SmartFlyer is Looking Smart

Dean Sigler Batteries, Electric Powerplants, Hybrid Aircraft, Sustainable Aviation 0 Comments

Only a design concept just a few years ago, the SmartFlyer hybrid aircraft is swiftly approaching full-fledged reality.  CEO Rolf Stuber started the project and has been joined by Daniel Wenger, who shares design honors with him; and eleven others with a dazzling array of skills and degrees.  Every member of the team has built, flies or has flown in everything from gliders to “heavy” airliners.

The team’s goal is to craft a “proof of concept” airplane which will fly by 2021.

SmartFlyer on a computer screen shows the configuration and location of major components

Facebook Updates

Recent Facebook photographs show a nose section with a Rotax 914 engine driving a special generator, yards of orange cable connecting the big pieces, and a set of formers for what will probably be the fuselage mold.

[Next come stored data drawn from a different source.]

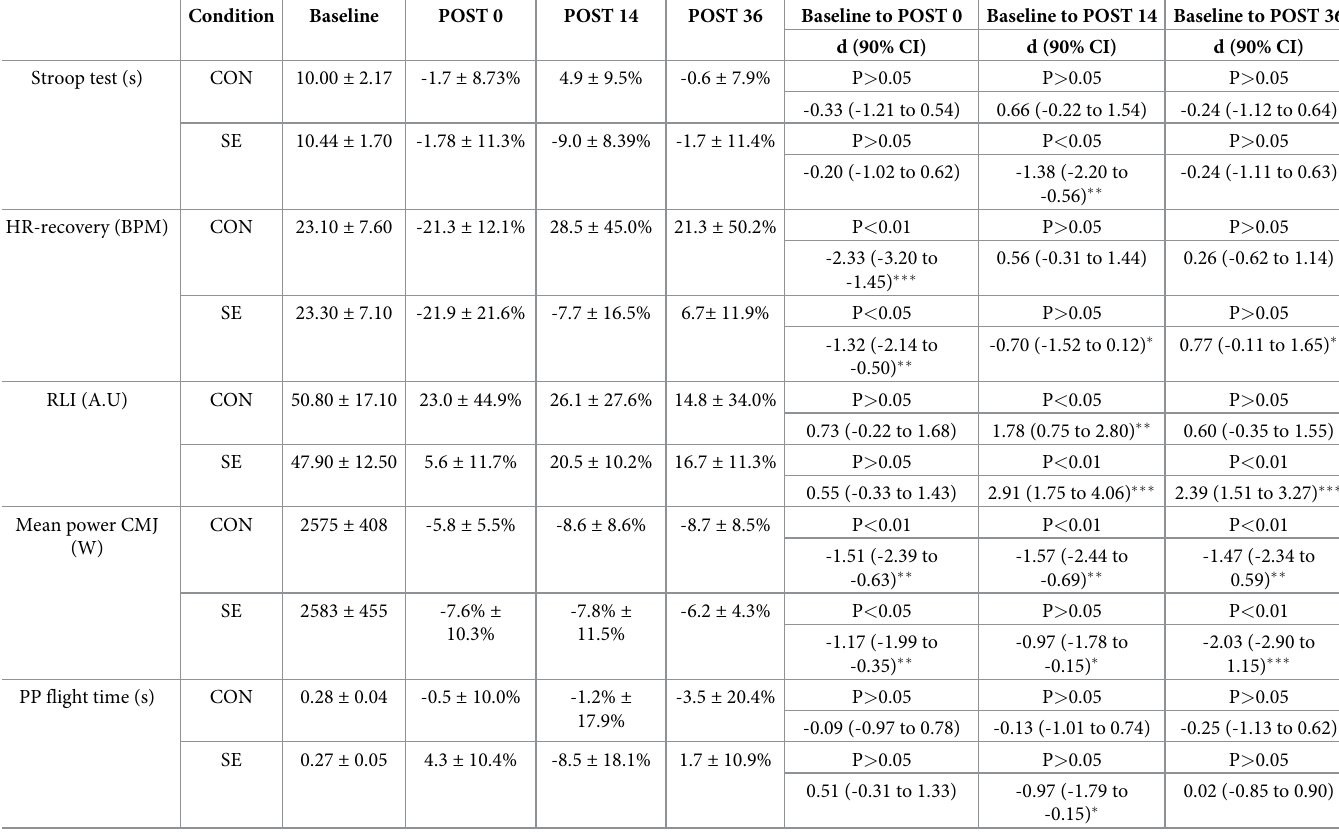
Table 5. Cognitive and physical markers change as percentage of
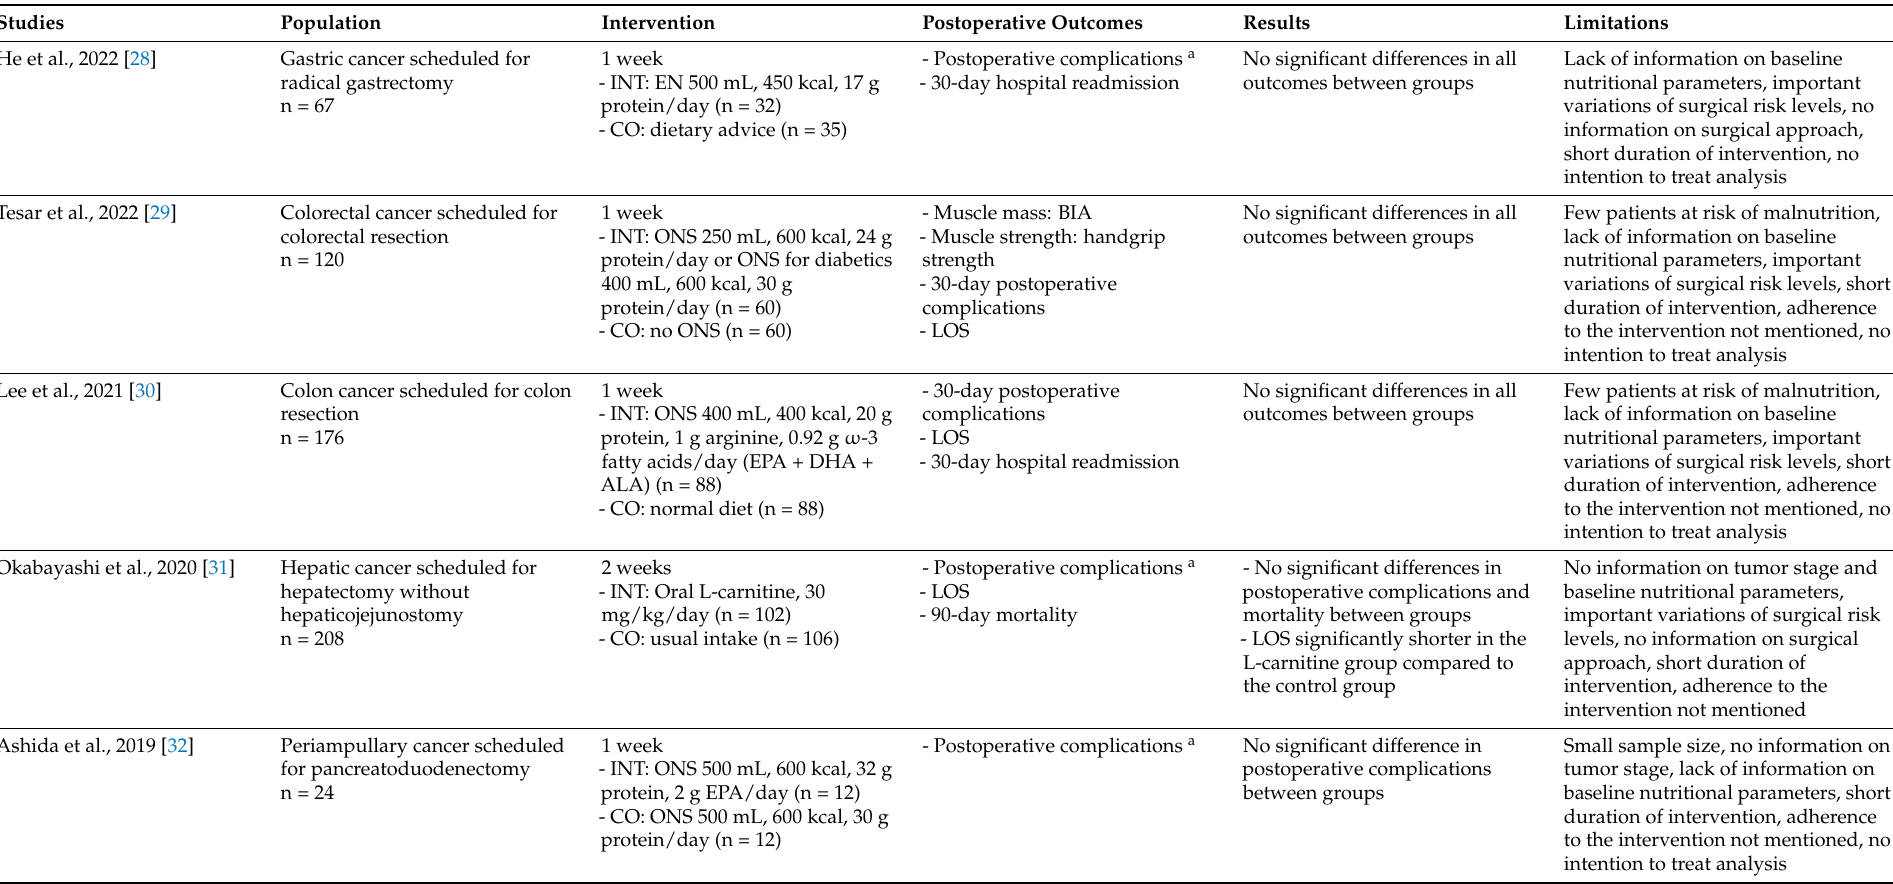
Table 1. Nutritional interventions before surgery in patients with gastrointestinal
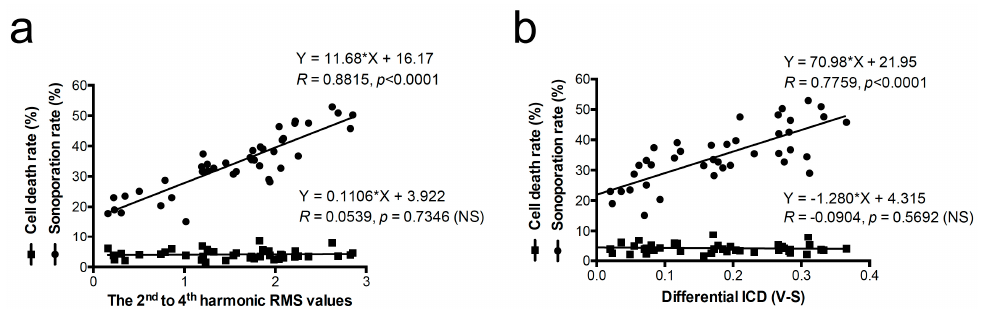
Figure 10. Correlation of the cell death rate and the sonoporation rate versus di ff erential ICD values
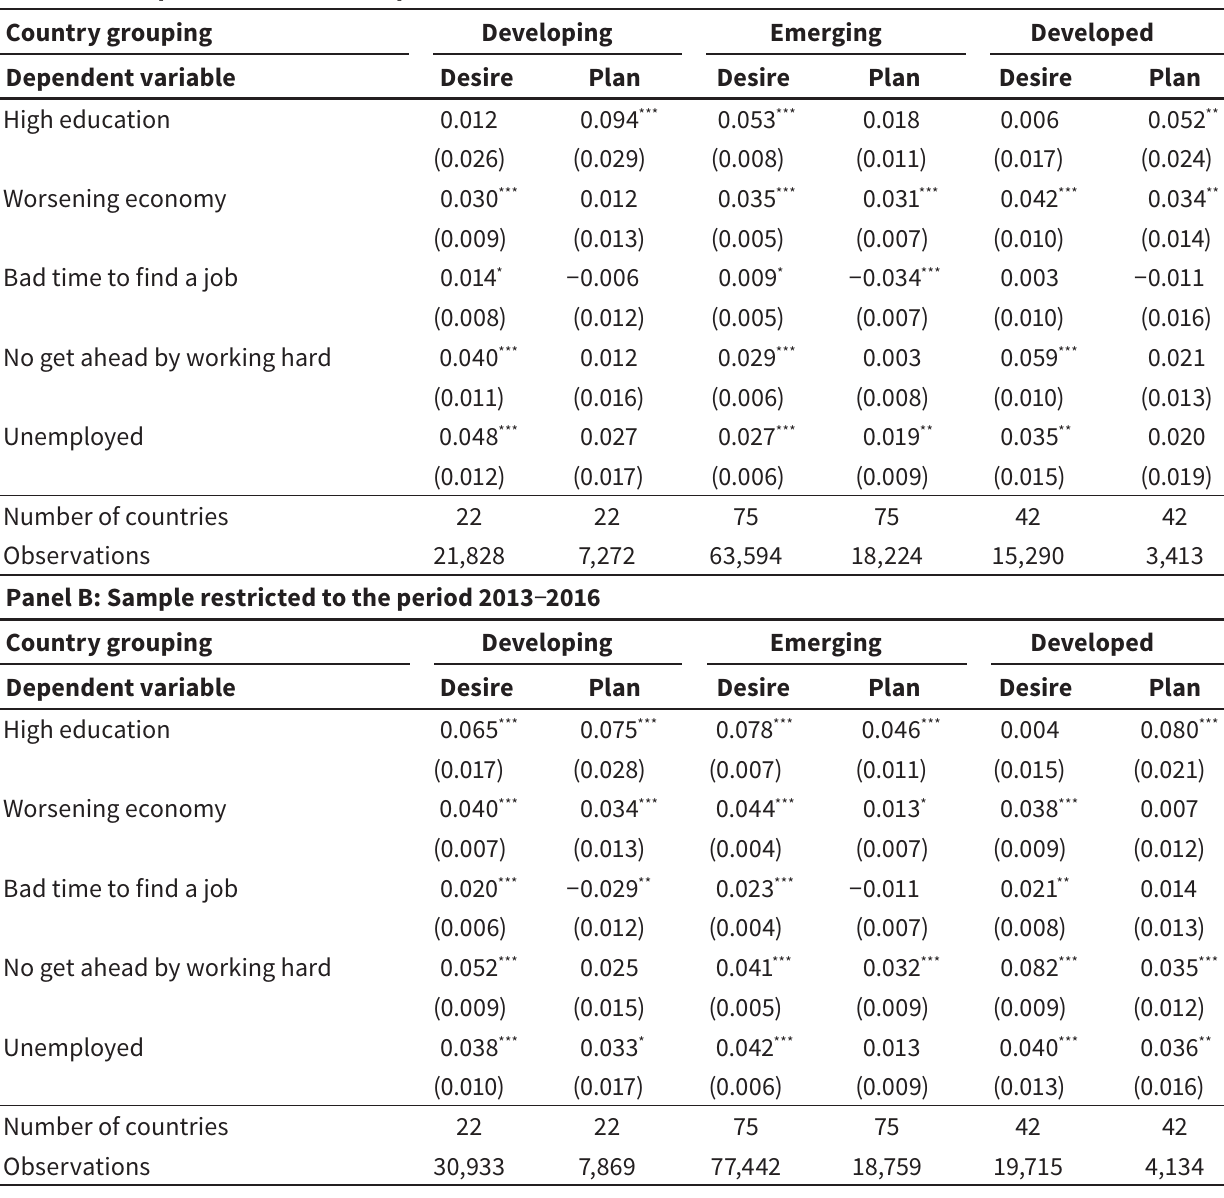
Sensitivity tests across different subsamples, selected results Panel A: Sample restricted to the period 2010–2012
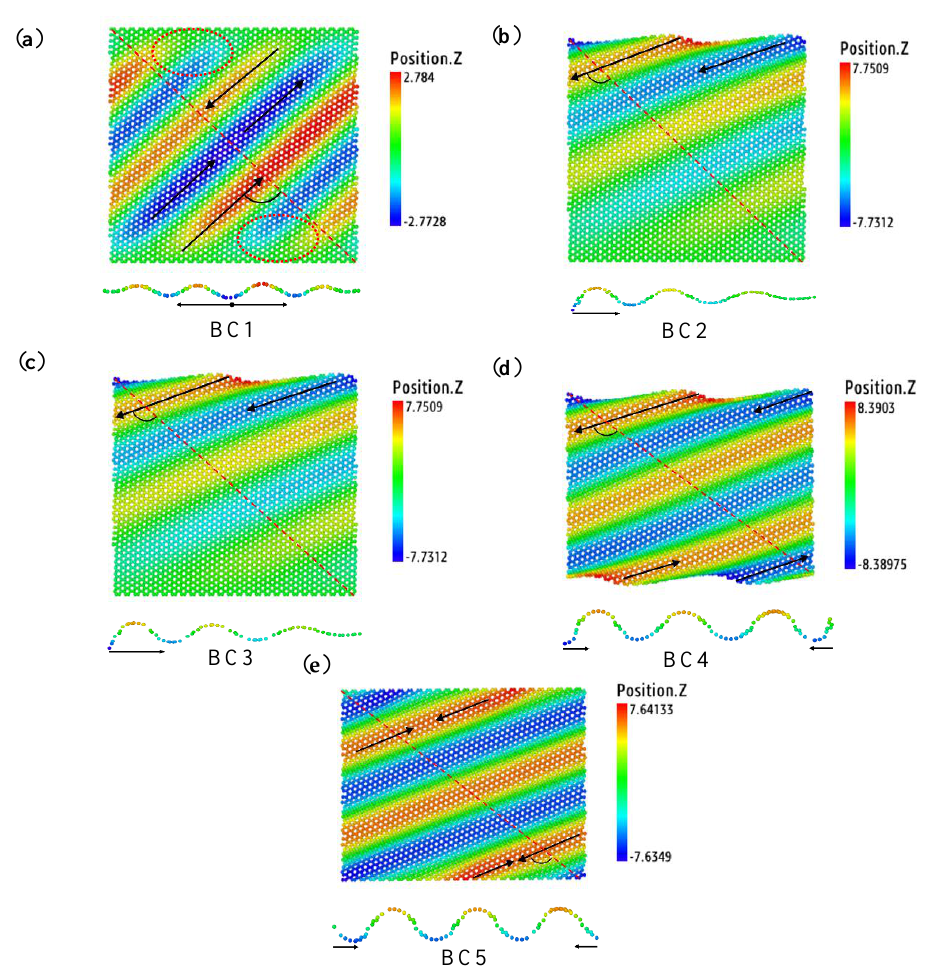
Figure 5. The wrinkle morphologies of graphene sheets under ( a ) BC1, ( b ) BC2, and ( c ) BC3 with a shear displacement of 1 nm applied on the top boundaries, and under ( d ) BC4 and ( e ) BC5 with a shear displacement of 1 nm applied on both the top and bottom boundaries. The shear velocities are 0.1 Å /ps.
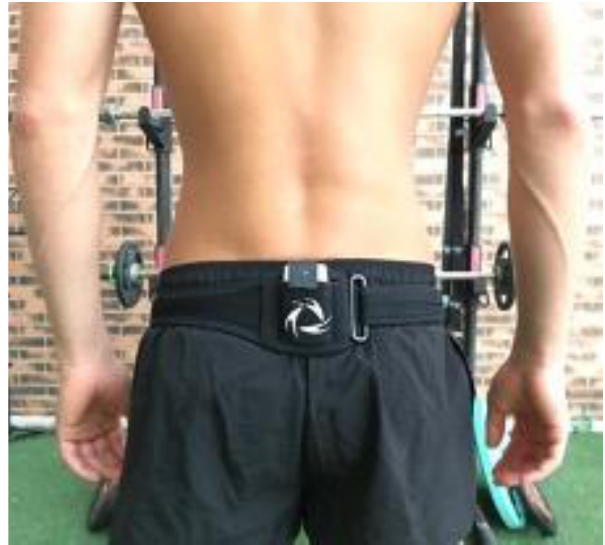
Figure 1. Placement of the IMU in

smartflyer-challenge, 2nd edition this weekend

visit the second fly-in for electric aircraft this weekend in Grenchen, Switzerland. The smartflyer team will be there. More info on https://www.smartflyer-challenge.com/

Posted by Smartflyer-aircraft on Monday, August 27, 2018

Pilots and passengers will enjoy a wrap-around view, described on SmartFlyer’s Facebook page thus: “This will be the boundless view for passengers out of the smartflyer in the air. Safety for scanning the airspace by the pilot. It will be quiet in the cabin, no headphones needed and you can speak like inside a car. A real jet-feeling.  Let‘s fly into the weekend and into the electric future of aviation.”

Wrap-around view, simplified instrumentation will delight pilots and passengers

Anticipated Performance

Anticipated performance figures seem reasonable.  A cruise speed of 120 knots (138 mph) and a range of 500 nautical miles (575 statute miles) are not implausible and probably conservative.  With takeoff power of 160 kilowatts (214.5 hp) from its tail-mounted Siemens motor and a takeoff mass of 1,200 kilograms (2,640 pounds) takeoff distance and rate of climb should be similar to aircraft such as Cessna 182’s.  The range-extender Rotax should enable the four-hour endurance noted in the specs.  The drive motor will cruise at a maximum continuous power of 120 kW, so the banks of batteries stowed in the wings should stay reasonably charged with an unstated reserve and enough oomph for a go-around if necessary.

Students learning about SmartFlyer with Rotax engine in foreground

A Similar Design in Germany

Similar in size and general layout (but with a low, rather than a high wing) Stuttgart University’s Eco 4 incorporates a nose-mounted engine and tail-mounted motor.  That configuration had brought e-Genius to a close second-place win in the 2011 Green Flight Challenge, and an outright win in noise category.  e-Genius  may be the quietest airplane in the world even today.  The similarities between e-Genius, Eco 4 and SmartFlyer, and  should guarantee success for both four-seaters.

Stuttgart University’s Eco 4. Note high mounting of propeller, Professor Voit-Nitschmann’s way to reduce drag to a minimum on e-Genius

Let’s hope to see SmartFlyer airborne in time for the third SmartFlyer Challenge in 2019 – and maybe a return for e-Genius and a first showing for Eco 4.  That would be a great electric airshow.